Fabrication – très artisanale – d’une utopie ludique et chaotique

Publié le par Juliette Mézenc

Ces paroles, sans queue ni tête, trouées par les vents violents, par les orages d’équinoxe qui secouent la mer comme la ville, je veux bien ici les consigner, elles ont peut-être besoin d’être écoutées.  


 
Photo : martine bousquet
 

Nos muscles sont ronds et élastiques. Parfaits, ils s’adaptent aux trous, aux brèches, aux fissures, jusqu’aux plus fines, dans lesquels on se glisse, à loisir, pour dormir.
[…]
On est une bande de rigolos, volatils, intrépides et rapides. Les blocs, penchés, les tétrapodes, lisses et renflés, nous ont fait le pied sûr, à force de temps et d’accidents. Le faux pas est devenu pour nous une bizarrerie exotique.

[…] rien assis, on est toujours debout ou accroupis, on s’allonge oui, parfois, pour l’amour, et encore pas toujours, pour dormir aussi, mais nos nuits sont courtes, nos rêves on les fait éveillés – forcément, ça raccourcit le temps de sommeil. On est tous tôt debout et là oui, on commence à rêver, en tout début de journée. Après on fait ou on défait nos rêves, c’est selon.  On commence par les examiner avec la plus grande attention. S’ils  nous semblent bons, vraiment désirables, on met les rêves en pratique dans des ateliers improvisés et prévus à cet effet.

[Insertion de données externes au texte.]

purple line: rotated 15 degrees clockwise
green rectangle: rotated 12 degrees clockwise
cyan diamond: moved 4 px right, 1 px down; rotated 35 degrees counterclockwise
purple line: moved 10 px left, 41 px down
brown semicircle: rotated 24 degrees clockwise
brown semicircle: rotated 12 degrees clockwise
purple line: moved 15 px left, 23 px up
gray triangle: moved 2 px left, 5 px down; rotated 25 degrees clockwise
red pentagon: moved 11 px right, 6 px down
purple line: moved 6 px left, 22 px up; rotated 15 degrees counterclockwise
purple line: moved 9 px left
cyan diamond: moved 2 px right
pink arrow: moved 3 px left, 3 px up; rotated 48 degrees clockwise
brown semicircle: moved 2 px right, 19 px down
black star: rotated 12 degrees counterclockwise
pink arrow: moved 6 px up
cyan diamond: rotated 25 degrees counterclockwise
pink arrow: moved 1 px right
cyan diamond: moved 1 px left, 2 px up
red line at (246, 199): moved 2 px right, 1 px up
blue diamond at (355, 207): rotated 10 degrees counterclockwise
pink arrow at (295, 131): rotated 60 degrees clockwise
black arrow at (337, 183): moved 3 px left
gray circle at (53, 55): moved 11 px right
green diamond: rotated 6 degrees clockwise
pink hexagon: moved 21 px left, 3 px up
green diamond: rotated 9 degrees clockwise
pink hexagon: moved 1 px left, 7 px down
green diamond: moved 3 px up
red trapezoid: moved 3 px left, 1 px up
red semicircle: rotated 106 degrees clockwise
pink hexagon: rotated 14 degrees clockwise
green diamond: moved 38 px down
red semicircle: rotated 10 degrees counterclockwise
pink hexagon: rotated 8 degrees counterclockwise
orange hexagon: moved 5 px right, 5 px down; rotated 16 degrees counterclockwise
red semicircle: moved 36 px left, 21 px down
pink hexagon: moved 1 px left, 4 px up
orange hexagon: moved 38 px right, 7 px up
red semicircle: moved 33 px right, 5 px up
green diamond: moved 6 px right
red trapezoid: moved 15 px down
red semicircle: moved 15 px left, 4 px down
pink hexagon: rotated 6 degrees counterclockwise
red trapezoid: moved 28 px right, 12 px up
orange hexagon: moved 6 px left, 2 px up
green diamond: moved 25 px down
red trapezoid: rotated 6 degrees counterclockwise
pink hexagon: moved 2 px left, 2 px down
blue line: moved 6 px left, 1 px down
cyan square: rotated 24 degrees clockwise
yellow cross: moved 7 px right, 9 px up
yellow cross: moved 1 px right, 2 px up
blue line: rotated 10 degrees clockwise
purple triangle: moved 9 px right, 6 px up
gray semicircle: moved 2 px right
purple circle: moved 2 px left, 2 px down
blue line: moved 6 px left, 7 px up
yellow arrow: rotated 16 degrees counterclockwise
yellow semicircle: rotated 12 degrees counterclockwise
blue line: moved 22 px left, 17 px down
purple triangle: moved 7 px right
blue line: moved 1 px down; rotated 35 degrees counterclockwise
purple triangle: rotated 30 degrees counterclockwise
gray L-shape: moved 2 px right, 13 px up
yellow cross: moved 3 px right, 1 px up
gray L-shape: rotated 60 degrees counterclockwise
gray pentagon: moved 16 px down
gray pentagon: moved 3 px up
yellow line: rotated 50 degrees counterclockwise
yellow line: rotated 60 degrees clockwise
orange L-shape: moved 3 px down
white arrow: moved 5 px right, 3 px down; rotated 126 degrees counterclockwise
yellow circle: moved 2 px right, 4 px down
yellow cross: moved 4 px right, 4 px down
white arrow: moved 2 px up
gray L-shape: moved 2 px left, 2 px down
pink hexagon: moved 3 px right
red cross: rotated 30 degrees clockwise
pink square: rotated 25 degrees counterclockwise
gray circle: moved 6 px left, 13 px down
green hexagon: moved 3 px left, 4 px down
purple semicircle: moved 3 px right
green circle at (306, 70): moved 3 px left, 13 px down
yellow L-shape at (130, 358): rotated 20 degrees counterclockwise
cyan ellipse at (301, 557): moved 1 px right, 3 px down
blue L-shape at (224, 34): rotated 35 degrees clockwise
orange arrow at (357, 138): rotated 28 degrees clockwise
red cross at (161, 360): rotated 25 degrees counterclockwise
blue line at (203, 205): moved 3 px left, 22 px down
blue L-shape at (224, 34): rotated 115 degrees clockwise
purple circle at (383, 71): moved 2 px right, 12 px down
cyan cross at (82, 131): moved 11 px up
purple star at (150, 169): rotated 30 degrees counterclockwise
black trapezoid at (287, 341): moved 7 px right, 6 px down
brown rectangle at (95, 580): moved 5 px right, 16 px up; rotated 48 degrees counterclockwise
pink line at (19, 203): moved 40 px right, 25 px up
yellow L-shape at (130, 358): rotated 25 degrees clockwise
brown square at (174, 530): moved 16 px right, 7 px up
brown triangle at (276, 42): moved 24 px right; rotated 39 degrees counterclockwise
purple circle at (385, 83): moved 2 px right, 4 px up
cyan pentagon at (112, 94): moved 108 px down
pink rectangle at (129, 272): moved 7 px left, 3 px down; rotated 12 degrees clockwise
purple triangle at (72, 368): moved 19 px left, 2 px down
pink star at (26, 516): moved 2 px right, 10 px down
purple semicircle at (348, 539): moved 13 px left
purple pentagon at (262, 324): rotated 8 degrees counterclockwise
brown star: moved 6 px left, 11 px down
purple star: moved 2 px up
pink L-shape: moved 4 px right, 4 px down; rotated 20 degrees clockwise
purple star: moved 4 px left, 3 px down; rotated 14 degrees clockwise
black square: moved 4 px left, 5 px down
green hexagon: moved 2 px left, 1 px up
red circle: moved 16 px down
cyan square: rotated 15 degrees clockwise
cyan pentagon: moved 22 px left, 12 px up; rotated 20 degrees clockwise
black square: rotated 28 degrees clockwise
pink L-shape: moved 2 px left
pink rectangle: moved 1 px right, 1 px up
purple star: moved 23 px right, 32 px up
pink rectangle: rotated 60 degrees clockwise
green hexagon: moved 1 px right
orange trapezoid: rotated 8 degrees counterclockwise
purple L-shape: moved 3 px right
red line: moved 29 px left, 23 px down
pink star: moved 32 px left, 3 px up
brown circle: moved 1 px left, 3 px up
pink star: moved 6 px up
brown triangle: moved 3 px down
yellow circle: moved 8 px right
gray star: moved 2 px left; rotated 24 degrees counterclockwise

S’ils nous semblent nuisibles, comme les mauvaises bêtes bien puantes qui parfois nous visitent, on les déconstruit, pas à pas, avec des gens spécialisés… Nawak ! tu sais très bien qu’ici : pas de spécialités ! il est nouveau, faut l’excuser, la division du travail c’est bon pour les sociétés archaïques, pour les Kaïques comme on les appelle ici, non ici c’est différent, on a chacun toutes les cordes à notre arc, celle qui chasse, celle qui invente, celle qui sait écouter, celle qui guide, celle qui prépare le poisson ou le lièvre, celle qui s’occupe de ceux qui ont paumé des cordes ou qui ne les ont pas encore toutes, et j’en passe, j’insiste : pas de spécialités, juste les cordes nécessaires pour vivre et basta ! 


Le journal du brise-lames 

Publié dans projet brise-lames

Commenter cet article

Taraf Zelie Bordela 10/11/2009 13:49


Sans faire express, j'ai commencé à lire le journal du brise-lames. Dans le désordre des désirs font désordre. Envie de tout lire ou relire avec le mode d'emploi. C'est un livre en chantier ? ça
commence où ?
Bon d'accord, en attendant j'attaque sujets sensibles.
T.


Stéphane 14/10/2009 07:48


La suite ! Une odeur d'utopie plane sur cet éldorado.